Optical/IP Networks

Net.com Reports Soft Quarter

Network Equipment Technologies Inc. (net.com)'s (NYSE: NWK) loss widened 19 percent in the March quarter due to what it called “lack of immediacy” in government network deployments.

The switching and B-RAS vendor reported a loss of $4.1 million, or 16 cents a share, on revenues of $23.8 million, compared with a net loss of $3.5 million, or 14 cents per share, on revenues of $27.1 million during the year-ago quarter.

Net.com's numbers were in line with analysts' expectations; they predicted the 16 cents a share loss, while expecting slightly lower revenues of $23.65 million, according to Thomson First Call.

But the analysts had been forewarned (see Net.com Gives Q4 Prelims).
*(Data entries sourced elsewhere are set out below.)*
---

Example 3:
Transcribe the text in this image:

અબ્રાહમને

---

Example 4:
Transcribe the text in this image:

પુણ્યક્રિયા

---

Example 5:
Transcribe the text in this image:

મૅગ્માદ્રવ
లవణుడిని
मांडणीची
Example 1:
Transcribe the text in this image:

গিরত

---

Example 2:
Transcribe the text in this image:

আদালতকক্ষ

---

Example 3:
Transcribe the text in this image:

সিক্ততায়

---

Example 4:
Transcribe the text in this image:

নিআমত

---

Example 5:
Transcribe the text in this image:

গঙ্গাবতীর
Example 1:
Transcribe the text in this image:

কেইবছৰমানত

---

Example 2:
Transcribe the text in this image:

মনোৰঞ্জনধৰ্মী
On March 29, net.com scaled back its guidance in anticipation of today’s disappointing results, and its stock price fell sharply.
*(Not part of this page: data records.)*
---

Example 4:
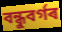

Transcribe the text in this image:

বন্ধুবৰ্গৰ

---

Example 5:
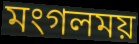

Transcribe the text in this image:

মংগলময়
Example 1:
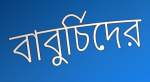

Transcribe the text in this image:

বাবুর্চিদের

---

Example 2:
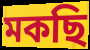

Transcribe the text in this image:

মকছি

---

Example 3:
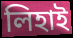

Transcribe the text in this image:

লিহাই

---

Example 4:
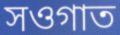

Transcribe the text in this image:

সওগাত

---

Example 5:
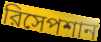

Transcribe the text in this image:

রিসেপশান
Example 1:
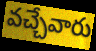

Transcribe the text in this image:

వచ్చేవారు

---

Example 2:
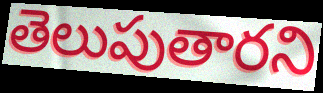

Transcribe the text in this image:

తెలుపుతారని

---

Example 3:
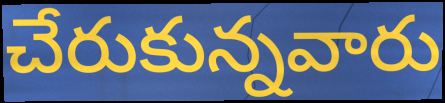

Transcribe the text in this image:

చేరుకున్నవారు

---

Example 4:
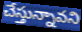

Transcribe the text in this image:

చేస్తున్నావని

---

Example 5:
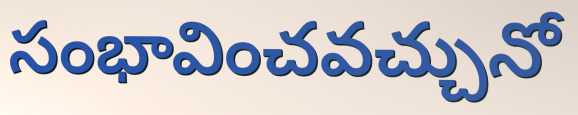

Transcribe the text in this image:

సంభావించవచ్చునో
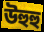
উহুহু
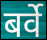
बर्वे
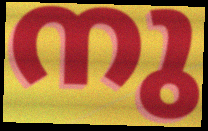
നു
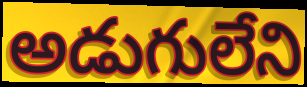
అడుగులేని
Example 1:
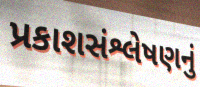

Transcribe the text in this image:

પ્રકાશસંશ્લેષણનું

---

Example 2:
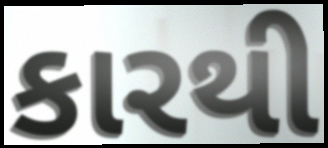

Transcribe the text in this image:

કારથી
The Fremont, Calif.-based company derives much of its revenue from sales of its Promina TDM switch into the secure networks of U.S. government and military entities such as NATO and the U.S. Marine Corps. And the March quarter was no exception -- Promina sales accounted for roughly 80 percent of net.com’s quarterly revenue.

But over the last year, net.com officials complain, government and government agency customers have lost some of their vigor for enhancing their networks.

“We are seeing a lacking in the sense of urgency that we saw two years ago,” net.com CFO John McGrath says.

“There’s a slowness that we’re seeing,” says CEO Bert Whyte. “Although we’re still in those projects, we just have to wait until they come through, and it’s very frustrating for us.”

So the company is making some adjustments (see Net.com: Back to the Enterprise). McGrath says it will invest more in its enterprise sales channel beginning in late April. Whyte says there is still much opportunity in the networks of the IOCs, which he says are moving more quickly than larger service providers toward VOIP.

Whyte says his company’s SCREAM B-RAS and SHOUT gateway/session controller both have roles in the IOCs’ efforts in IPTV and VOIP. “We have an achievable goal of closing three to five IOCs in each of the next few quarters,” Whyte told analysts during a Wednesday conference call.

Today the company’s revenues from sales to IOCs remain a very small percentage of its top line, and the company declines to say how big a deal IOCs are to its buisness.

“You look at these IOCs, but rather than talking about a ten, twenty, thirty million dollar opportunity, we are talking about a few million dollars each, because these are small telcos,” says analyst Larry Patrone of Decision Economics Investment Research.

But McGrath and Whyte had some good news to share with investors, too. The company says it recently won a contract for “follow-on development” of NATO’s 26-nation network. The value of the deal was not disclosed.

The company also saw its first revenue from a contract to supply Microsoft Corp. (Nasdaq: MSFT) with SHOUT gateway/session controllers (see Net.com Reports Happy Q2 (Sort of)). Analysts say the deal should be worth $15 million to $16 million. Microsoft is using the devices to connect 400 of its branch offices to the PBX at its headquarters in Washington.

In spite of those developments, net.com is stepping very lightly in the way of forecasts. McGrath and Whyte declined to give hard revenue or earnings per share guidance for the June quarter, saying only that revenues will be “flat, give or take 15 percent or so.”

“We expect quarterly revenue to remain flat for the next two quarters,” McGrath says. “Depending on the major government programs, we anticipate that we will return to positive growth in the ensuing quarters.”

Net.com also says it intends to buy back as much as $10 million of its stock over the next two years, based on the company's increased cash levels and a belief that the company’s prospects are underappreciated by Wall Street.

Net.com stock rose $0.08 (1.44%) to $5.65 in trading on Wednesday.